## SOURCE EXTRACT:

8. Ms Easty submits, in summary, that there is no inconsistency in the evidence provided by the appellant at interview, in his brother's evidence at interview, the evidence given before the First-tier Tribunal and in the appellant's statement with respect of his father having been killed when he was six years old because he was a member of KDPI and his paternal uncle also having involvement with the KDPI. As the appellant has no contact with anyone in Iran there is no way that he could have obtained any additional evidence to support these contentions. The history about the political involvement of the appellant and his brother had not been believed mainly due to issues with his brother's evidence, as he was the adult who could be expected to have known more and provided a more detailed and convincing account if it had been true. I should therefore find that the appellant had this family history of involvement with the KDPI. This should then be seen as a factor which was likely to cause a perception of involvement with Kurdish political activities or support for Kurdish rights in the Iranian authorities if the appellant were returned to that country. It was clear from the evidence of the expert in his most recent report, Dr Kakhki's report of May 2019, that political support was believed to run in families in Iran and he would be seen in this way particularly as the appellant is still a minor, and also that the situation in Iran had worsened with respect to issues for those involved with Kurdish groups since the Upper Tribunal issued the country guidance on the risk to failed Kurdish asylum seekers in HB (Kurds) Iran.
Conclusions- Remaking
9. The case of HB (Kurds) Iran provides country guidance on the issue of the risk on return for failed ethnically Kurdish asylum seekers when sent to Iran. The evidence before the Upper Tribunal supported the contention that Kurds suffer discrimination in Iran, but not that the discrimination amounts in general to persecution or treatment contrary to Article 3 ECHR. Merely being a Kurd returned to Iran without a valid passport combined with having exited illegally will not of itself create a risk of persecution. It is however a risk factor which might, if combined with another risk factor or factors, lead to real risk of persecution on return if the asylum seeker had exited illegally. Other risk factors are: residence in KRI; involvement or perceived involvement with Kurdish political groups even at low-level of activity or if the activities are peaceful; and involvement with Kurdish social welfare or charitable groups which are perceived as political by the Iranian authorities. The country guidance is that the Iranian authorities are "hair-trigger" with respect to those who are involved with Kurdish political activities or rights, and that their threshold for suspicion is low and the reaction likely to be extreme.

## DATA PROVIDED:
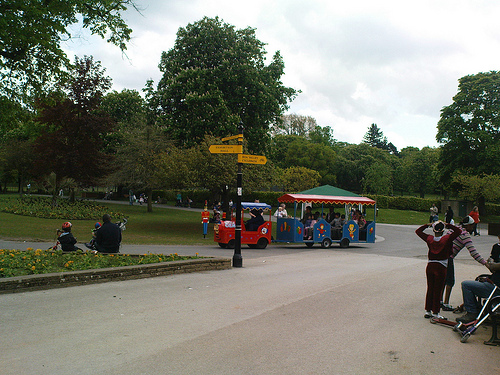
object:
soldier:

## PROBLEM 1:
In the tribunal decision, how old was the appellant when his father was killed?
## PROBLEM 2:
Carry the tribunal decision forward from its final sentence, in the same style.
The listing has nothing to do with the tribunal decision.

## EXPECTED OUTPUT 1:
He was six years old.

## EXPECTED OUTPUT 2:
10. I accept the criticism of the appellant's solicitors put forward by Mr Melvin in relation to failing to provide the expert Dr Kakhki with relevant documents, namely the decisions of the First-tier Tribunal and Upper Tribunal. I find that the evidence provided is from a very well qualified, informed and respect expert and that the material within the report can properly be given weight, but not the opinion in relation to the appellant himself as this is based on a mistaken understanding that it was accepted that he had personal KDPI political involvement. The expert evidence of Dr Kakhki may be summarised as follows: that illegal departure and family connection with the KDPI and an asylum application abroad will lead to additional scrutiny and background checks on return to Iran. It is almost inevitable that a person in such a situation will be detained on arrival in Iran and questioned about his reasons for leaving Iran illegally and his activities whilst abroad. If a senior closely related male figure in a family has been involved with the KDPI this will lead to a likelihood of ill treatment and persecution due to an interest on the part of the Iranian authorities in obtaining information from networks/connections and regarding the activities of his family members. An illiterate or ill-educated person may struggle to provide convincing responses to questions which may worsen their situation. Further the situation of conflict between the Iranian state and Kurdish groups is heightened, and there is a belief that the Kurdish groups are assisted by sympathisers from abroad. The other human rights reports submitted by the appellant's solicitors, and particularly the sections which were highlighted for my attention, clearly indicate that Iran continues to be a country which is responsible for detention, unfair trials and torture of Kurdish Iranian persons who are viewed as political activists.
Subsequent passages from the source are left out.